Но спешить не было никакого смысла. В поезде они с Мэтью снова поссорились. Даже здесь, в ателье на Джеймс-стрит, ее преследовала нарастающая тревога: объем заказов в агентстве Страйка сокращался, и она в любую минуту могла остаться без работы. Одевшись, Робин проверила мобильник. Сообщений от Страйка не было.
Через час Робин, стоя среди мимоз и лилий, односложно отвечала на вопросы суетливой флористки: та прикладывала к ее волосам розы и время от времени роняла холодные зеленоватые капли с длинных стеблей на кремовый свитер Робин.
– Зайдем-ка в «Беттис», – предложила Линда, когда цветы в конце концов были заказаны.

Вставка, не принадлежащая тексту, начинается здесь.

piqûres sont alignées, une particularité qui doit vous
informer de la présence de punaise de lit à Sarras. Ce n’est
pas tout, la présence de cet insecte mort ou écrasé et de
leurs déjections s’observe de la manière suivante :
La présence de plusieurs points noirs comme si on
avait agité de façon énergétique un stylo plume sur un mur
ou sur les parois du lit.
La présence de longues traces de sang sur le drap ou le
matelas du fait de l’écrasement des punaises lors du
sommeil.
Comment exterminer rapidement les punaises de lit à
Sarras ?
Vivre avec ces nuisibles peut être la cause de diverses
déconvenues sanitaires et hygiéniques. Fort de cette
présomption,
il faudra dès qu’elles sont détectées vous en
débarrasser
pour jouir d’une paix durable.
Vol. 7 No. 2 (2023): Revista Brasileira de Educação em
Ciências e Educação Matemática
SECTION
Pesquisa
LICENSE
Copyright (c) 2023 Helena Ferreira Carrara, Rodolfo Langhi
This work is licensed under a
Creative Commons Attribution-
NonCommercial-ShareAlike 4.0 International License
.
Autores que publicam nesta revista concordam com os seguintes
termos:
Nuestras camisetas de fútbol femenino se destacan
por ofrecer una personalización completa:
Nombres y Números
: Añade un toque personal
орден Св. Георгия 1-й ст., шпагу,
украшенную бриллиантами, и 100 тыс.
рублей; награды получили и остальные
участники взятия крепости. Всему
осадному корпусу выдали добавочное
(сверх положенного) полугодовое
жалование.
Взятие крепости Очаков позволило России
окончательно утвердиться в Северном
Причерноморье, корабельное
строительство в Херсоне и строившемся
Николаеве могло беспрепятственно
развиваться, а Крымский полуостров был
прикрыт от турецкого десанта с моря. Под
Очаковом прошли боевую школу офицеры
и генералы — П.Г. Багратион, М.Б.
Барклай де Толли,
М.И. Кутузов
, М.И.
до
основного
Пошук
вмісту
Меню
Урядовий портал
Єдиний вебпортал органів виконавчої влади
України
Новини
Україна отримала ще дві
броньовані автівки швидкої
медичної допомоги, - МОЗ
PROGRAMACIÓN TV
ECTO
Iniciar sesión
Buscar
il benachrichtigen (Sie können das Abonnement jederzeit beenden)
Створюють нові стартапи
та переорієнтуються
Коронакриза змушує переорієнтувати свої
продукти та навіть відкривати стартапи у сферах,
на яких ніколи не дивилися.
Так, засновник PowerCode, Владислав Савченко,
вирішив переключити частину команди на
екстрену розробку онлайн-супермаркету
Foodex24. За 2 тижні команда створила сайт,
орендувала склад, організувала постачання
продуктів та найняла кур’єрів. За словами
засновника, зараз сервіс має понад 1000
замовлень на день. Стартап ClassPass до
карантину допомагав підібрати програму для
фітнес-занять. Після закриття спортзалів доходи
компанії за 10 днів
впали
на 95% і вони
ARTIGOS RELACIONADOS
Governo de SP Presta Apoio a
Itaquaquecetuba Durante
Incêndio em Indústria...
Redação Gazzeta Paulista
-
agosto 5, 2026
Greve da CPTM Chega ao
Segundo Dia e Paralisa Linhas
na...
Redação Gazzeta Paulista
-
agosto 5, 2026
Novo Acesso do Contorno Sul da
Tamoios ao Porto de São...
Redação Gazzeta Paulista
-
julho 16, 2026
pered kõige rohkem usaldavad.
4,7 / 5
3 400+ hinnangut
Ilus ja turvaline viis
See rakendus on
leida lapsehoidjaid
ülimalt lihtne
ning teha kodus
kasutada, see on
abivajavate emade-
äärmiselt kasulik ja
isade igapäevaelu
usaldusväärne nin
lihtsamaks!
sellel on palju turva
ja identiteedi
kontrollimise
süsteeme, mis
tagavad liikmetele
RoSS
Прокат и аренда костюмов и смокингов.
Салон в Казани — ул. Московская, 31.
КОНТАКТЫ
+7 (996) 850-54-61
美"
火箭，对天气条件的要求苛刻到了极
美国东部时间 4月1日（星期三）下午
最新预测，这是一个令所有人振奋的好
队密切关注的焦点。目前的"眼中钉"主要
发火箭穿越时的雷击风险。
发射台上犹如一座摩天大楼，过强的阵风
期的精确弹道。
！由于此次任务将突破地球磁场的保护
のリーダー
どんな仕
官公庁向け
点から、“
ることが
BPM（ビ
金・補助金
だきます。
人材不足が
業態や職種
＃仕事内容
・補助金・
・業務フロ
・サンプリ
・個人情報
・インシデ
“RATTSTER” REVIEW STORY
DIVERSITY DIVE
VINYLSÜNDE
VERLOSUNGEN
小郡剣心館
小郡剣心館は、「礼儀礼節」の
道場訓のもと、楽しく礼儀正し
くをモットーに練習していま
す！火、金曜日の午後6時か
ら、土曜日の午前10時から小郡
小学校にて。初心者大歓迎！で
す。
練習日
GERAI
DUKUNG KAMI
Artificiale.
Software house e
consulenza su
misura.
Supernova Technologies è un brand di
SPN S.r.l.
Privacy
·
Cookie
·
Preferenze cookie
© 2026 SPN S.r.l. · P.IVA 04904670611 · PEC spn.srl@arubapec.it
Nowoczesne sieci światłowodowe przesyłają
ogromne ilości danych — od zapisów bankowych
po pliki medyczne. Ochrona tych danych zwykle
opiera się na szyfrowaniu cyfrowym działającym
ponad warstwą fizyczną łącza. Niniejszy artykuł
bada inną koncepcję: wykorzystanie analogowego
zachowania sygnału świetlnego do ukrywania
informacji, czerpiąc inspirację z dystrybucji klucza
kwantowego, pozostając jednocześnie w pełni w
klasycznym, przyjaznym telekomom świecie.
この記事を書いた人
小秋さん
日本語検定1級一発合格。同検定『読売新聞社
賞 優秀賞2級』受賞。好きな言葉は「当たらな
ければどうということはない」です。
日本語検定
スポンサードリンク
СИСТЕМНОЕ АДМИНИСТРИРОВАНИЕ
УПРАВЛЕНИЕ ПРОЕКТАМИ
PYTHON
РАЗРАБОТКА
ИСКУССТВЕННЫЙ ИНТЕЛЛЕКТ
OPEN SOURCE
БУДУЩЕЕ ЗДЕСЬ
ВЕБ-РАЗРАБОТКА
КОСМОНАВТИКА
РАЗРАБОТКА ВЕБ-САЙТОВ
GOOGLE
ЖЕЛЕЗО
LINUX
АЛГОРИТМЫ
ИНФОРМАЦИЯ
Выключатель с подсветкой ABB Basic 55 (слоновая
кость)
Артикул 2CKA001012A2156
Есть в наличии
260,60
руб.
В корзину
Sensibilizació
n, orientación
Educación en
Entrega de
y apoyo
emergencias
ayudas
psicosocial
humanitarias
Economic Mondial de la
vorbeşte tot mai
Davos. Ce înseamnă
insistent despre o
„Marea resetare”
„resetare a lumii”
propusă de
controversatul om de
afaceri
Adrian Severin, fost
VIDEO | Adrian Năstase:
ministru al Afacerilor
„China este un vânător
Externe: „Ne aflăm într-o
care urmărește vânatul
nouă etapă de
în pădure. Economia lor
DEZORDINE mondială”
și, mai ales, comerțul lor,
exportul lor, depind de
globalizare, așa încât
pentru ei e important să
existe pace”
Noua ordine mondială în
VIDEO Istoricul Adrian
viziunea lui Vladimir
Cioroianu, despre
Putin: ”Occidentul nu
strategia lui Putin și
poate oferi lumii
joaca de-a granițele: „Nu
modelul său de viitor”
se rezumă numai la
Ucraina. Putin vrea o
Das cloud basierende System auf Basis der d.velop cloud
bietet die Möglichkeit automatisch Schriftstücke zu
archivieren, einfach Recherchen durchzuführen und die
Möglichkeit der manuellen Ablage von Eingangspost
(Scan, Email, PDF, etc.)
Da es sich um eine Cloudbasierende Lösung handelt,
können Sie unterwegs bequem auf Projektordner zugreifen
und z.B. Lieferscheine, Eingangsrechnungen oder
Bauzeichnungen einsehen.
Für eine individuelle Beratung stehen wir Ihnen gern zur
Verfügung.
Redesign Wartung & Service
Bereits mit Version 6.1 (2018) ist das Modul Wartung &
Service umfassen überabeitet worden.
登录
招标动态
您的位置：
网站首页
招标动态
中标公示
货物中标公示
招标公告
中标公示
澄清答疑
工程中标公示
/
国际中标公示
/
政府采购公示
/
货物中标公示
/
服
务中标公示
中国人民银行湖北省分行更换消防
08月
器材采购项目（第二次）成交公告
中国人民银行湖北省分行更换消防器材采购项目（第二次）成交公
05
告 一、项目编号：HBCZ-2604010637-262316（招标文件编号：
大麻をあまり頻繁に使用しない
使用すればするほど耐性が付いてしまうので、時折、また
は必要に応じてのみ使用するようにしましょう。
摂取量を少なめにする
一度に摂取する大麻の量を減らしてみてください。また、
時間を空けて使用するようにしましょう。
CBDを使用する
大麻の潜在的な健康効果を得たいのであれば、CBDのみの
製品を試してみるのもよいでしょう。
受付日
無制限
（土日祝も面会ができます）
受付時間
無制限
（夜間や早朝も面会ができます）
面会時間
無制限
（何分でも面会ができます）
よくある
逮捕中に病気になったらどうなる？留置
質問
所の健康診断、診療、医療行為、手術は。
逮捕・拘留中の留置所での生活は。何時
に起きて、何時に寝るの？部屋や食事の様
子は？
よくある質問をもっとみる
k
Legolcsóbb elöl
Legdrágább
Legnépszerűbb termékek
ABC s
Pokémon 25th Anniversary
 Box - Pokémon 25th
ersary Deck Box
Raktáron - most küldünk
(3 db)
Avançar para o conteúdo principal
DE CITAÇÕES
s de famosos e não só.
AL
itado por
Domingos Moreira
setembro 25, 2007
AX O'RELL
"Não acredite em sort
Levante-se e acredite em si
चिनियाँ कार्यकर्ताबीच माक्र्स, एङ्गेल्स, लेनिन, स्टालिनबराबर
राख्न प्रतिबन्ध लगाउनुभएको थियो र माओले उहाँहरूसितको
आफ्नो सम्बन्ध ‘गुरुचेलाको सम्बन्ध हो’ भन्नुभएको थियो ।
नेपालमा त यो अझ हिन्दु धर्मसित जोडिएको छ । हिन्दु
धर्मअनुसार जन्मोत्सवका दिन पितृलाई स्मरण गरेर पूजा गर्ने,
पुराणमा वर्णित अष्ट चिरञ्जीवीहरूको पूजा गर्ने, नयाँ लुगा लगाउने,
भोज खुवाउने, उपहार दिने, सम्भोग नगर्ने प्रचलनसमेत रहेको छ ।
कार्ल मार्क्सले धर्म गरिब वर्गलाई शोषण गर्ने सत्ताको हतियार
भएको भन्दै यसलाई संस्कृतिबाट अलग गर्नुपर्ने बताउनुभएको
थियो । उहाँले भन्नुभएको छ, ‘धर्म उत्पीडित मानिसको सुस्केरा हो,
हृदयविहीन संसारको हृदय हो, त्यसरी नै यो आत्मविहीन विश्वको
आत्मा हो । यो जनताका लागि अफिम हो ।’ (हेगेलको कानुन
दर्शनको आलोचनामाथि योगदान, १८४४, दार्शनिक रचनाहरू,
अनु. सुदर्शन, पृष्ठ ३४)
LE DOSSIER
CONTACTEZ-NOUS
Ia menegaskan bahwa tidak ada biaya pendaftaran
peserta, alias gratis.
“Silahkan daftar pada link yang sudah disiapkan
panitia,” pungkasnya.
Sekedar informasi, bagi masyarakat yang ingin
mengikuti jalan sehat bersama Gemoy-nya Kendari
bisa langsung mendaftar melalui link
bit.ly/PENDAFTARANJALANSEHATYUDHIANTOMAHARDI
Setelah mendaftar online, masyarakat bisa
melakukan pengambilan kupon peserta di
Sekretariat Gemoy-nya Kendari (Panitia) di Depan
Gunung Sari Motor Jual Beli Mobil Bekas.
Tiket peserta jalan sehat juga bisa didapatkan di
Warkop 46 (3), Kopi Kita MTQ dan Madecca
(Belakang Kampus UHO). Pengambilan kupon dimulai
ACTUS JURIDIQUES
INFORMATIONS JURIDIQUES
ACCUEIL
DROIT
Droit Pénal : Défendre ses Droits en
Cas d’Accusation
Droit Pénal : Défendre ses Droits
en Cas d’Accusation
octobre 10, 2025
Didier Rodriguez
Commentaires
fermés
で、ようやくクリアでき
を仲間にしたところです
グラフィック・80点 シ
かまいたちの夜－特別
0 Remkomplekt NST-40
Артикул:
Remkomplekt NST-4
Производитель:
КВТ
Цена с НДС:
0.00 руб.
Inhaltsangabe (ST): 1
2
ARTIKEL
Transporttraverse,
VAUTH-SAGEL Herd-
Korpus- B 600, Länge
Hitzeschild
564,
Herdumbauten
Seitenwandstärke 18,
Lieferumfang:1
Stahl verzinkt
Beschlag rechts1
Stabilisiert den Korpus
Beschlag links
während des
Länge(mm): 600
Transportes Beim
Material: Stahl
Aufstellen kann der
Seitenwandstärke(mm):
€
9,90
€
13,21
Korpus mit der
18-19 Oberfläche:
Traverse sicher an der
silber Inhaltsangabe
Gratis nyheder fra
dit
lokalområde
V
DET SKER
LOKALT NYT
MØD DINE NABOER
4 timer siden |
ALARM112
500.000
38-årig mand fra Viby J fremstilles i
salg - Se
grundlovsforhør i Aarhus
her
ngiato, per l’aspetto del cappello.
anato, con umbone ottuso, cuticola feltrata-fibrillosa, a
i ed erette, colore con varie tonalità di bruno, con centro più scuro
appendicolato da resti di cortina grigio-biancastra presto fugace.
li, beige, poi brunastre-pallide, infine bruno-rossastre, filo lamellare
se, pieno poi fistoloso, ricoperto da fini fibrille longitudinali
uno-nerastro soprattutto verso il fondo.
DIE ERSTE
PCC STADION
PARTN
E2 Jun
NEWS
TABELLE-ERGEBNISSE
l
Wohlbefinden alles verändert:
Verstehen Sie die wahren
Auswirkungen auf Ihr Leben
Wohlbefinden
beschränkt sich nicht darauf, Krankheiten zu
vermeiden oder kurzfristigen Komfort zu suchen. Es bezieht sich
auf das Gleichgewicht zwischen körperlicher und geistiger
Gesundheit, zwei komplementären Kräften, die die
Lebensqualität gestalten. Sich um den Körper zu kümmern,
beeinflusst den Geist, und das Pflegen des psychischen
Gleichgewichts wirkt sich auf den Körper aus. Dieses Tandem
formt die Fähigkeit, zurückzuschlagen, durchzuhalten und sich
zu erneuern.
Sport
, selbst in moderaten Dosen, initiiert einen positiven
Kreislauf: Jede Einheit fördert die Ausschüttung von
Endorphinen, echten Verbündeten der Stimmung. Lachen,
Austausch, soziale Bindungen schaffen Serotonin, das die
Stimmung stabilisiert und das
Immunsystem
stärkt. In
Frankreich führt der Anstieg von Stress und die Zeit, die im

В городе-курорте Харрогейт кондитерская «Беттис» давно сделалась местной достопримечательностью. Снаружи кафе украшали цветочные корзины, вдоль которых посетители выстраивались в очередь под черными с золотом прозрачными маркизами, а внутри, среди мягких кресел, светильников и узорчатых чайников, сновали официантки в одинаковых платьях с кружевной отделкой. В детстве Робин нравилось глазеть сквозь стеклянный прилавок на ряды толстых марципановых поросят, наблюдать, как мама покупает самый восхитительный фруктовый торт с ликерной пропиткой, упакованный в нарядную коробку. Сегодня, сидя за столиком у окна и уставившись на пестрые цветочные клумбы, разбитые в виде геометрических фигурок, вылепленных из пластилина детскими руками, Робин отказалась от еды, ограничившись маленьким чайником чая и украдкой поглядывая на мобильник. Ничего.
– Что-то случилось? – спросила Линда.
– Нет, все замечательно, – ответила Робин. – Просто смотрю, нет ли каких новостей.